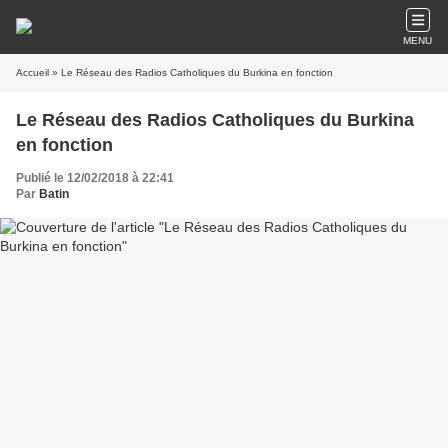
MENU
Accueil
» Le Réseau des Radios Catholiques du Burkina en fonction
Le Réseau des Radios Catholiques du Burkina
en fonction
Publié le 12/02/2018 à 22:41
Par
Batin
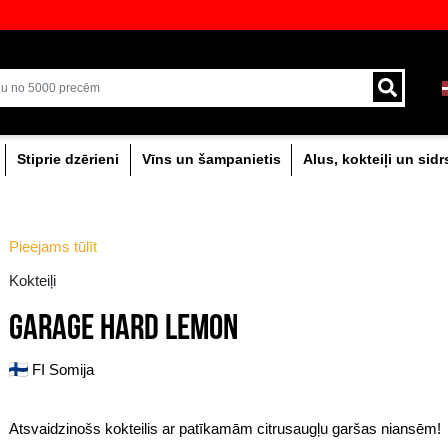
veikali ar plašāko izvēli Baltijā
Piegāde ar kurjeru un
0% dzērieni
Stiprie dzērieni
Vīns un šam
Pieejams tūlīt
Kokteiļi
GARAGE HARD LEM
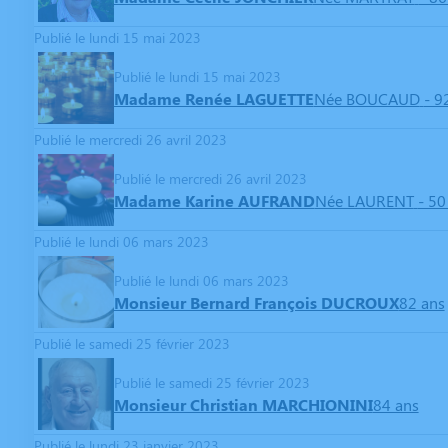
Publié le lundi 15 mai 2023
Publié le lundi 15 mai 2023
Madame Renée LAGUETTE
Née BOUCAUD
- 9
Publié le mercredi 26 avril 2023
Publié le mercredi 26 avril 2023
Madame Karine AUFRAND
Née LAURENT
- 50
Publié le lundi 06 mars 2023
Publié le lundi 06 mars 2023
Monsieur Bernard François DUCROUX
82 ans
Publié le samedi 25 février 2023
Publié le samedi 25 février 2023
Monsieur Christian MARCHIONINI
84 ans
Publié le lundi 23 janvier 2023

____________

If a line in the material above contains "Monsieur", show that line.

RESULT OF THIS TASK:
Monsieur Bernard François DUCROUX
Monsieur Christian MARCHIONINI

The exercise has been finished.